3. Rather than quality reports, I need a data table (csv) including each time point and peptide per metric.

Here is my quick code chuck as the initial converter...

#' A function to convert MSnbase files to MSstatsQC format
#'
#' @param msfile data file to be converted
#' @return A data frame that can be used with MSstatsQC
#' @keywords MSnbase, qcmetrics, input
#' @export
#' @import MSnbase
#' @import qcmetrics
#' @examples
#' dontrun{MSstatsQCdata<- MSnbaseToMSstatsQC(msfile)}

MSnbaseToMSstatsQC  <-  function(msfile) {

data <- readMSData(msfile, verbose = FALSE)

if (!inherits(data, "MSnExp")) {
stop("Only MSnSet class can be converted to input format for MSstats.")
}

qc <- QcMetric(name = "NULL")

#Examples of metrics that can be monotired ###############################
RetentionTime <- rtime(data)
PrecursorIntensity <- precursorIntensity(data)
##########################################################################
qcdata(qc, "RetentionTime") <- RetentionTime
qcdata(qc, "PrecursorIntensity") <- PrecursorIntensity

MSstatsQCdata <- c()
MSstatsQCdata <- data.frame(setNames(lapply(ls(qc@qcdata), get, envir=qc@qcdata), ls(qc@qcdata)))
MSstatsQCdata <- data.frame(AcquiredTime=seq_along(RetentionTime), Precursor=NA, Annotations=NA, MSstatsQCdata)

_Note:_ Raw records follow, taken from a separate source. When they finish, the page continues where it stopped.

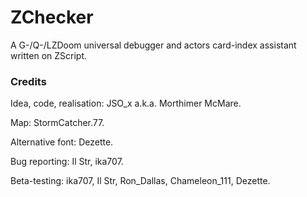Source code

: # ZChecker

A G-/Q-/LZDoom universal debugger and actors card-index assistant written on ZScript.


### Credits

Idea, code, realisation: JSO_x a.k.a. Morthimer McMare.

Map: StormCatcher.77.

Alternative font: Dezette.

Bug reporting: Il Str, ika707.

Beta-testing: ika707, Il Str, Ron_Dallas, Chameleon_111, Dezette.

## if there are any missing variable name, warn it and stop
check.name <- c("AcquiredTime", "Precursor", "Annotations", "RetentionTime", "PrecursorIntensity")

diff.name <- setdiff(check.name, colnames(MSstatsQCdata))
if (length(diff.name) > 0){
stop(paste("Please check the variable name. The provided variable name", paste(diff.name, collapse=","), "is not present in the data set.", sep=" "))
}
return(MSstatsQCdata)
}

Eralp

Hi Eralp,

The function above looks sensible. I would suggest you use readMSData2 as it will be much faster (it won't read the raw data into memory), but you'll need to make sure you also define the MS level that you wish to read (by default, it reads all levels). Also, you can probably drop the c() initialisation.

If you have your code in a repo, it's would probably be easier to discuss the code there, rather than here, on the forum.

Thanks Laurent! We can discuss the code here.

Back to my original question, do you know a way to pull out peptide sequences?

Peptide sequences are not available when one only calls readMSData[2], as this function only accesses data from the raw files. But it is possible to add the identifiction data to the raw MSnExp objects using addIdentificationData. Then, the identification results, including the peptide sequences, will be available in the feature data.